Mr Justice Peter Kelly noted in the High Court yesterday that the Act appeared not to give the courts any power to lift the stay on proceedings against the bank.
Constitutional challenge, anyone?
Food for thought for Coveney
The Minister for Agriculture must be reasonably hopeful that he has contained the horse meat scandal for the time being. Simon Coveney was helped to no small extent by the Magdalene laundries report and the promissory note deal, which helped get meat off the front pages.
The damage has been considerable, however, particularly to ABP Food Group, which owned the burger plant at the centre of the storm. But the message coming from the industry and backed by the Government is that a basically sound industry has been compromised by a supply chain itself contaminated by “filler” sourced from Poland either directly or through third parties.
The Government will be doing well if it can hold this line. The reports that some French beef ready meals contained nothing but horse meat raises the prospect of a much deeper and wider problem in the low-cost end of the market.
Food processors and their big customers have gone into overdrive to establish the extent of this sort of contamination and adulteration across Europe. The outcome could be damaging and Ireland could find itself at something of a crossroad.
One of the questions that the leadership of ABP must be asking themselves is why they were in the low-cost burger business to begin with. With hindsight it was foolish to risk the reputation of the company – rebuilt over a decade or more – by being in a business where profitability required you to buy the cheapest possible “meat” and run the risks that have now manifested themselves.
The soul-searching at ABP should be mirrored at a national level. If Ireland is serious about its quality food image there are clearly some food businesses in which we don’t want to be, especially if the worst-case scenario proves true and Europe’s low-cost meat industry is shown to be systemically compromised.

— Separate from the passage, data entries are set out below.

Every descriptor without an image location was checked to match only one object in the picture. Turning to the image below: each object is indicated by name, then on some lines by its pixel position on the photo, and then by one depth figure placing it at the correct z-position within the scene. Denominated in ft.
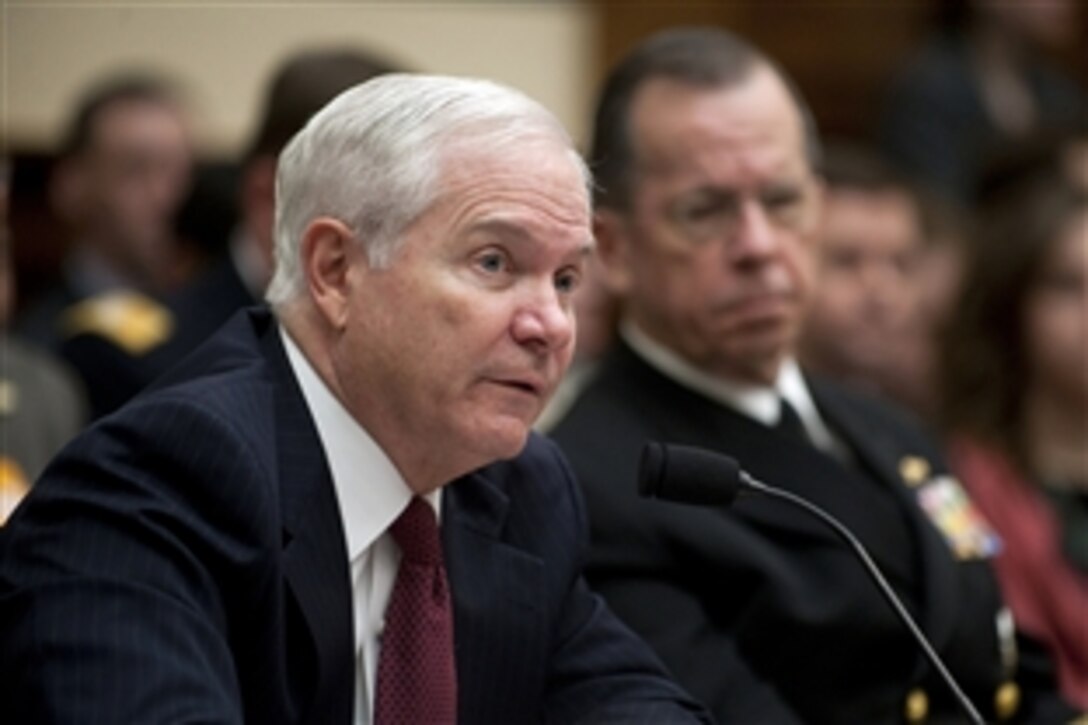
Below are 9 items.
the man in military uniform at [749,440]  14.93
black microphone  12.12
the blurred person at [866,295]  26.50
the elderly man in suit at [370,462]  10.30
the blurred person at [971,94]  33.73
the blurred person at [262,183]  19.35
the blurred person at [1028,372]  21.03
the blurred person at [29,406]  18.97
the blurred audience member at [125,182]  31.65
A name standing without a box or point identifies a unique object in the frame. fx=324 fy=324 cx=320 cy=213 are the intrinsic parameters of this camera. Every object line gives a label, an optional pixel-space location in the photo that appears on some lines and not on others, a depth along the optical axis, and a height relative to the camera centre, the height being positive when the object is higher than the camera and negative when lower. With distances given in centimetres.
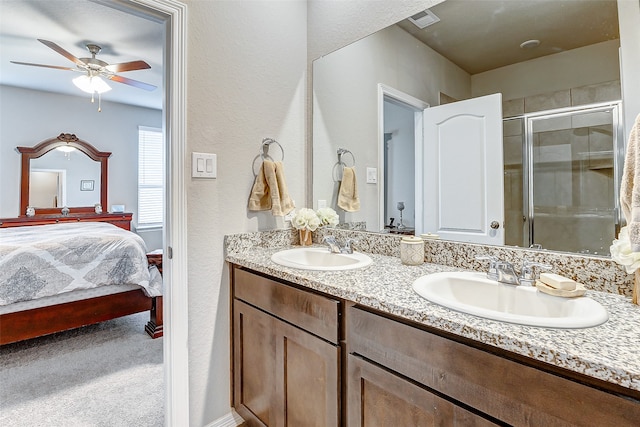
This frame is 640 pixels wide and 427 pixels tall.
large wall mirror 103 +43
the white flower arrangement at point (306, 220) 179 -2
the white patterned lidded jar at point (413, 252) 133 -15
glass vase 182 -12
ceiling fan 285 +135
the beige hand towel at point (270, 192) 166 +13
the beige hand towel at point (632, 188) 79 +7
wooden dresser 400 -2
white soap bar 89 -19
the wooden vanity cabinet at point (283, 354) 106 -52
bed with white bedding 222 -48
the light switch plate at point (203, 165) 147 +24
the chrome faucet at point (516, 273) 101 -18
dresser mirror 422 +56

Rather than rest on his laurels, the Minister should make sure he gets out in front of this potentially much bigger problem.

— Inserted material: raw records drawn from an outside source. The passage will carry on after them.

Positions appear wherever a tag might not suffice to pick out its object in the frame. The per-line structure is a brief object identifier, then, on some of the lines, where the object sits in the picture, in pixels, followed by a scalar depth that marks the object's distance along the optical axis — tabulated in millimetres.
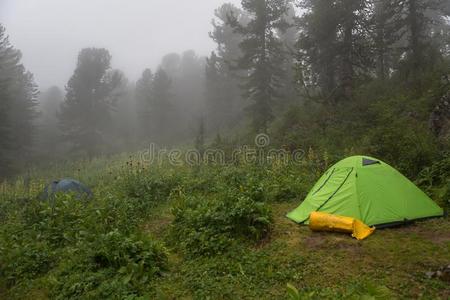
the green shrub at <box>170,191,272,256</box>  6500
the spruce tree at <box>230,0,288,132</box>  18625
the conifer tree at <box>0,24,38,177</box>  22484
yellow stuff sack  6379
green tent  6840
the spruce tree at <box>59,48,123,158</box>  32156
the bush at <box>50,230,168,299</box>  5324
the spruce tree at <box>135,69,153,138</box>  38906
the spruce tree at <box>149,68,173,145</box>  37469
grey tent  10706
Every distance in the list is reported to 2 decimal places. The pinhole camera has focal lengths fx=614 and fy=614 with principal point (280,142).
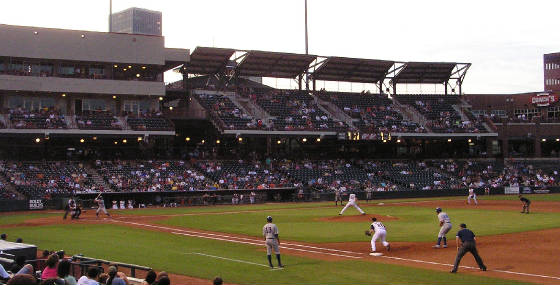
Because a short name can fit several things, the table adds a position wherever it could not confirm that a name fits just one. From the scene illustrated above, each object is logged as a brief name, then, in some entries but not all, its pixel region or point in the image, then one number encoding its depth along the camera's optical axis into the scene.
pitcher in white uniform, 39.01
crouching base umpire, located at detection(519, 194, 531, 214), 40.91
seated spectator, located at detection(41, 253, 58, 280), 13.34
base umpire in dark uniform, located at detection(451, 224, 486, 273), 18.83
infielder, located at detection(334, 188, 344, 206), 54.52
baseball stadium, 22.30
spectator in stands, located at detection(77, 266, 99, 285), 11.94
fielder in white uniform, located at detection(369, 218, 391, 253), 24.08
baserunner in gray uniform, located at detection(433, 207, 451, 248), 24.56
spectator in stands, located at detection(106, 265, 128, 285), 12.27
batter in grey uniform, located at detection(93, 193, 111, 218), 41.22
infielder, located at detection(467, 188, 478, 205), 50.97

Parting is such sweet sorrowThe dramatic liquidation of Irish Bank Resolution Corporation led to feverish speculation about the compensation terms that chief executive Mike Aynsley and his fellow senior executives might get. All the senior execs were removed from the payroll once KPMG was appointed as special liquidator on Wednesday.

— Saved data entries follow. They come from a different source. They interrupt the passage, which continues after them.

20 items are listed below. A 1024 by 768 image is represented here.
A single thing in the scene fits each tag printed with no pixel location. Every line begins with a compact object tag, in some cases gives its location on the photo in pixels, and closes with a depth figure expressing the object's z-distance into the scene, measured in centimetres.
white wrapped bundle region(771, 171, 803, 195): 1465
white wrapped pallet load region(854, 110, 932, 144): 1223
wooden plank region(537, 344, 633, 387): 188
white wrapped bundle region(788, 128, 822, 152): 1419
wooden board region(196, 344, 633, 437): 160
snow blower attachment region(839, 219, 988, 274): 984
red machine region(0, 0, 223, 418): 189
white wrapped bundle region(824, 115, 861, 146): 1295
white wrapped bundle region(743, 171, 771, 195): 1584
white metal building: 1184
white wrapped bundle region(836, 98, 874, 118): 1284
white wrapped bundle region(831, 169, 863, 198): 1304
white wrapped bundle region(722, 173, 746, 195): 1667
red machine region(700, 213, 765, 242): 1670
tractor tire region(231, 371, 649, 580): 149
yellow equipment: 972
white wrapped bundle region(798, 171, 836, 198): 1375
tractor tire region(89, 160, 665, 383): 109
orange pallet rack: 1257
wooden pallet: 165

Initially, rumours circulated that, because the bank had been liquidated, there was no provision in the contracts of Aynsley or his team to compensate them for loss of office. All they would be entitled to would be statutory terms.
Cantillon understands there is a provision in Aynsley’s contract whereby, in the event of a liquidation, he is not entitled to make any claim or charge on the company. However, it also provides that he is entitled to a position of similar stature on the same financial terms with whatever successor entity is put in place.
In this case, that would likely be the special purpose vehicle that the National Asset Management Agency will set up by the middle of this year to take over the rundown of whatever loans the KPMG team doesn’t shift in the meantime.
This seems an unlikely scenario.
Aynsley’s contract is also believed to include a clause that he receive 12 months’ compensation on loss of office. Similar terms are thought to apply to the other senior executives at the bank.
The expectation is that Aynsley will now receive a payoff equating to 12 months’ remuneration. He was paid a basic salary of €500,000, a pension contribution of €125,000 and other benefits of €38,000.
These matters will all have to be worked out in the coming weeks between the individuals, the special liquidators and/or the department.
It seems unlikely that the Government would leave the senior executives swinging in the wind over compensation payments. Not that this will matter to the Opposition or interest groups, which will line up to give the Government a kicking over any compensation paid to the executives when the details emerge.